◆ **YOUR GOAL**
In the records below, find the line with "thumb ip: (266, 262)" and the line with "pinky tip: (142, 211)"; return exactly those lines and every line between them.

◆ **INPUT**

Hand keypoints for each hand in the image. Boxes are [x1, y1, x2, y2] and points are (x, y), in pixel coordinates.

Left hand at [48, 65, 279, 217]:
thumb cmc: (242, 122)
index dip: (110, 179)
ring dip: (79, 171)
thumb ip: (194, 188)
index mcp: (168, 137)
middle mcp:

---

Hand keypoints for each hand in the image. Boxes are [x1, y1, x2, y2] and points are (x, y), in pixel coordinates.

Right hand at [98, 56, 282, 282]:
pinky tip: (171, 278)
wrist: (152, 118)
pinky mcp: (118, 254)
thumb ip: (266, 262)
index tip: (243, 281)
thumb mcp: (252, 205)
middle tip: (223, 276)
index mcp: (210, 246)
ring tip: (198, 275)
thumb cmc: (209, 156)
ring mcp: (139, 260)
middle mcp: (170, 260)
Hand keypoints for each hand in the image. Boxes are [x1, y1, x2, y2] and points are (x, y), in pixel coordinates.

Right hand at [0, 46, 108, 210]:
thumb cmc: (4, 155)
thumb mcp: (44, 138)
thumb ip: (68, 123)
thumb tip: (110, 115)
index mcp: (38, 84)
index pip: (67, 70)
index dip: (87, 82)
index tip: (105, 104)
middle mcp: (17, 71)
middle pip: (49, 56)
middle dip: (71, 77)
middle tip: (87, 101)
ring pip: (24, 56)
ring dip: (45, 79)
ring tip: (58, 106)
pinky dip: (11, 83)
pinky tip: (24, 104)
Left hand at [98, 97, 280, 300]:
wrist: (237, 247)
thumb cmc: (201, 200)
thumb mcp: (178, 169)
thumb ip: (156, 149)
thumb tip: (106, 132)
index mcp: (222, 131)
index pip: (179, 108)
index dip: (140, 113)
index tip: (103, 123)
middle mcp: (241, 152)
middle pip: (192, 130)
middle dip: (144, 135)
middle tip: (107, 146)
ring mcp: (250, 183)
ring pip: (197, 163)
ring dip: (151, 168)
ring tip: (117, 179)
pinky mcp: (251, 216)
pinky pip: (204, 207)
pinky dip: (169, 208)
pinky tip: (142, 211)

◆ **EXERCISE RESPONSE**
thumb ip: (266, 262)
index tip: (243, 281)
thumb mcp: (252, 205)
middle tip: (223, 276)
index mcp: (210, 246)
ring tip: (198, 275)
thumb cmc: (209, 156)
ring mcp: (139, 260)
middle mcp: (170, 260)
Hand keypoints for each hand in the image. Boxes are [x1, y1, x2, y2] and points are (x, y), in pixel coordinates.

Right hand at [0, 46, 108, 210]:
thumb cmc: (4, 155)
thumb mcp: (44, 138)
thumb ip: (68, 123)
thumb tip: (110, 115)
index mcp: (38, 84)
index pip: (67, 70)
index dip: (87, 82)
index tip: (105, 104)
middle mcp: (17, 71)
middle pip: (49, 56)
middle dip: (71, 77)
middle tip: (87, 101)
ring pip: (24, 56)
ring dip: (45, 79)
ring tip: (58, 106)
pinky dip: (11, 83)
pinky tip: (24, 104)
Left hand at [98, 97, 280, 300]:
wrist: (237, 247)
thumb cmc: (201, 200)
thumb mcp: (178, 169)
thumb ip: (156, 149)
thumb tip: (106, 132)
index mcp: (222, 131)
index pip: (179, 108)
index dip: (140, 113)
index tip: (103, 123)
middle mcp: (241, 152)
middle pip: (192, 130)
middle dip: (144, 135)
middle tip: (107, 146)
ring mcp: (250, 183)
ring pip: (197, 163)
ring dip: (151, 168)
ring tip: (117, 179)
pinky mcp: (251, 216)
pinky pip: (204, 207)
pinky dip: (169, 208)
pinky tip: (142, 211)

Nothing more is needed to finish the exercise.